There is no value to hearing a twenty-something whose greatest achievement is skating in circles offer up her opinions on world events as though this were the Oscars. Have a drink the first time you hear someone from Team USA say “As a…” (Latinx, first something, gay man, etc.). Of course the award for the least effective political statement of the Olympic Games goes to Joe Biden and his “diplomatic boycott.” Nothing sends a stronger signal than for the Chinese to not see Kamala Harris in the stands.

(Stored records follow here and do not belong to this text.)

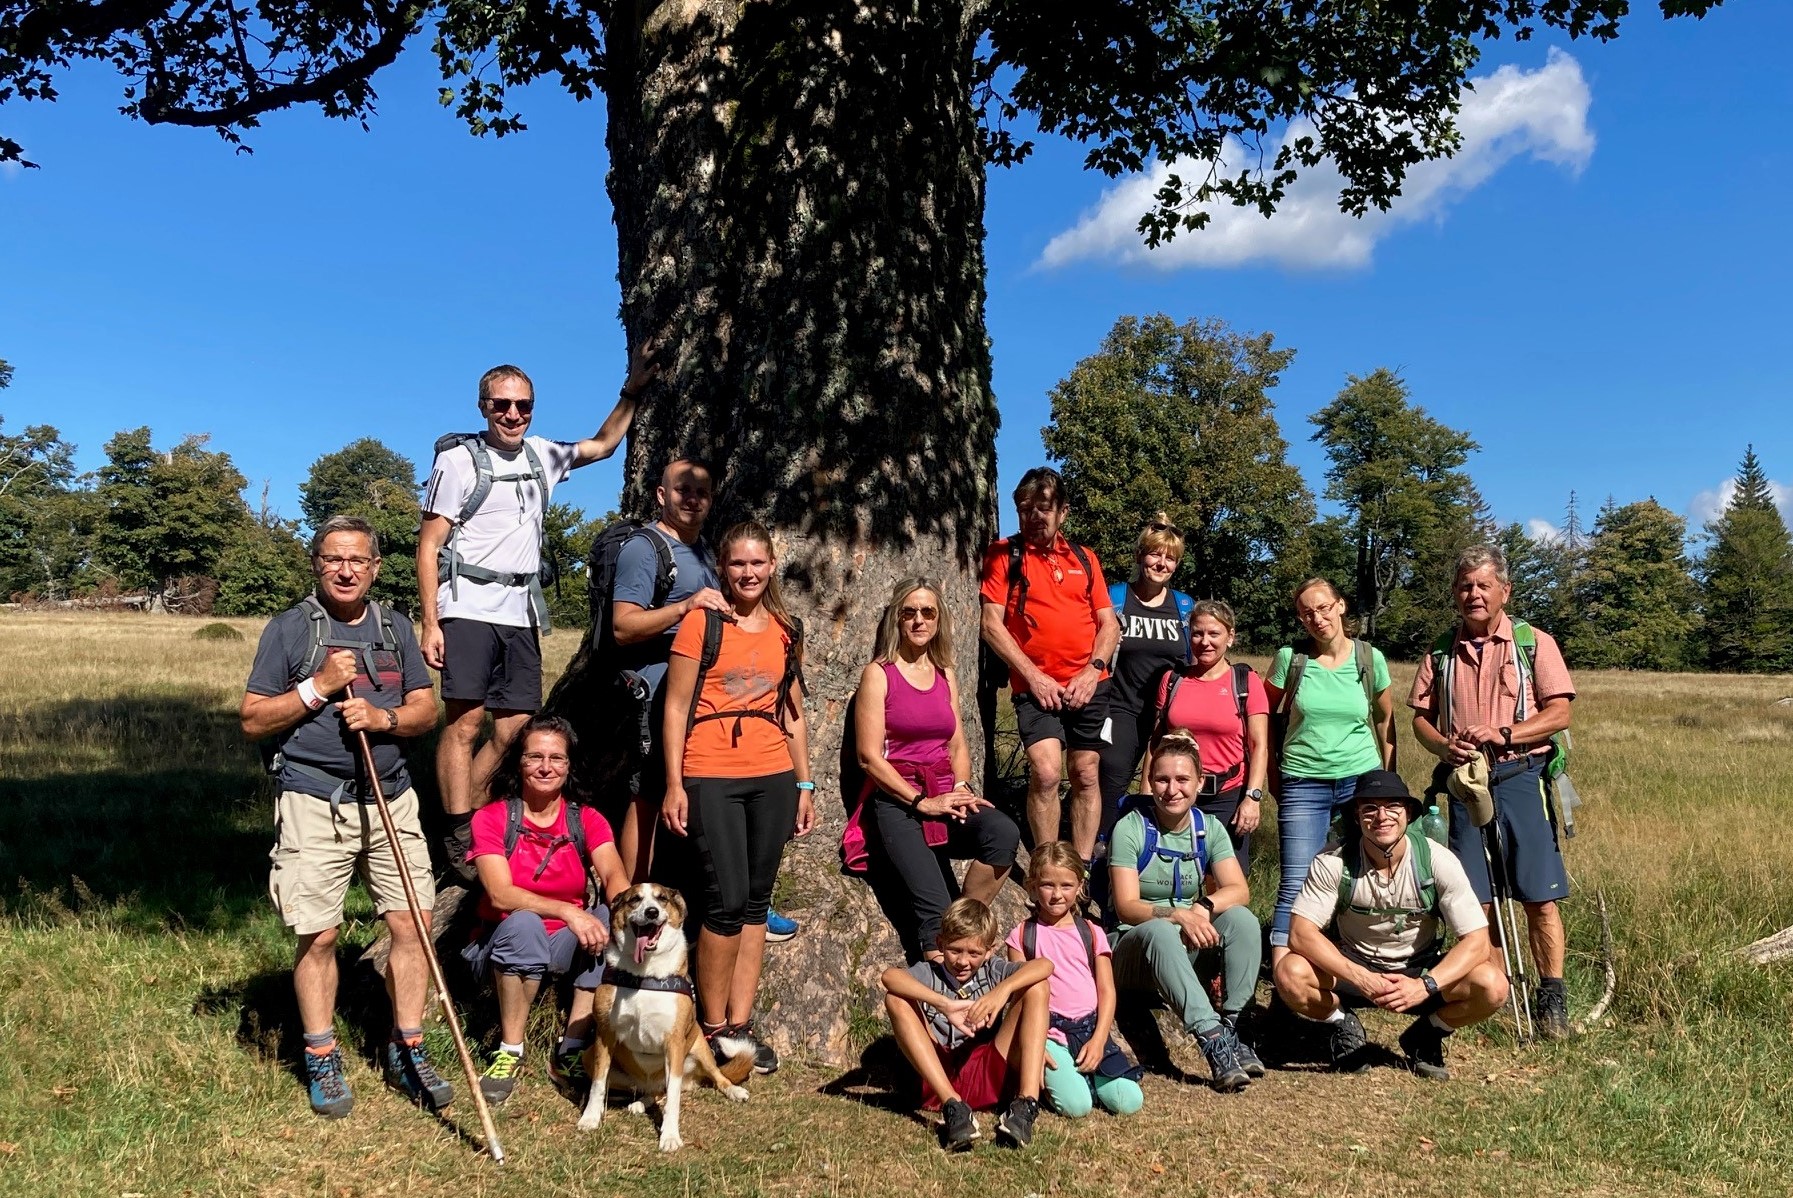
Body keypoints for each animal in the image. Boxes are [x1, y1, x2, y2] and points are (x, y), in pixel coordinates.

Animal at [576, 883, 753, 1151]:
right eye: (635, 900)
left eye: (662, 899)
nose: (651, 912)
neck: (644, 975)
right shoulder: (604, 1035)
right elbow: (597, 1083)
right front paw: (590, 1117)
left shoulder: (674, 1042)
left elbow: (673, 1099)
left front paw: (670, 1136)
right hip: (589, 1056)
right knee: (654, 1091)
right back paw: (641, 1102)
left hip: (700, 1047)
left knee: (713, 1077)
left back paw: (733, 1091)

Things have gotten so annoying I find myself agreeing with the Chinese government’s ruling that athletes are not allowed to make political statements. The New York Times reports that “China’s Communist Party has also warned that athletes are subject not only to Olympic rules, but also to Chinese law. The warnings have had… a chilling effect on dissent inside and outside the Olympic bubble.” There is no medal for dissent. They’re athletes, not spokespeople. Take a drink right now because the NYT misses the point.
Have a drink every time someone gets emotional talking about American skater Timothy LeDuc, who has already claimed the title of first openly nonbinary Winter Games athlete, a surprise considering nonbinary status is self-proclaimed and why didn’t anyone think of doing that earlier? LeDuc skates as the male in the male-female pair event. He says he and his partner ditched the romantic tropes that dominate pairs skating to focus on personal empowerment in their routines. Have a drink if you understand that.
In fact, enough with all the sexuality. That is so 1980s. Gay people of all flavors have been winning and losing since the Greeks invented the Olympics. Each medal does not really mean something significant in the advancement of human rights. Everything does not always need to be about social engineering. Each reference equals a drink.
If Chloe Kim or any other American quits or blames a poor performance on all the pressure, drink.
Simone Biles and Naomi Osaka won’t be at the Games. Have a drink.
Any mention of global climate change or China making artificial snow for the Games, throw your drink at the TV.
Free-drinking is allowed during any mini-documentaries about all the adversity an athlete had to overcome. (Does the US Olympic Committee screen for misery as part of the selection process?) Double-shots every time someone says she snowboards to honor her abuelita. Same for every omission from the biography of how mommy and daddy forced their child to hyper-train into an ubermensch, messing with her growth and sacrificing her childhood to their show pony dreams. After the tenth utterance of “my journey” or “giving back,” finish the bottle and throw it at the screen.
Like in every Olympics, some kind of Jesse Owens comparison must be found. The most likely choice will be Peng Shuai, the Chinese tennis player who largely disappeared from social media after making sexual abuse accusations against a political official. It doesn’t matter that Peng is not even competing in these winter games. Drink every time her name is mentioned.
The least likely candidate for the Jesse Owens comparison is “American” Eileen Gu. Gu, an eighteen-year-old born and raised in San Francisco with an American father, decided to compete for China based on her mother, who has lived outside of China for the last thirty years, being born there. Gu has millions of dollars in sponsorships inside China, showing the world what the true Olympic spirit looks like in 2022.
So every time someone not Chinese tries to justify Gu’s choice, take a drink. For any teary mentions of heritage, roots, or representation, make it a double.
The Winter Olympics runs until February 20. Cheers.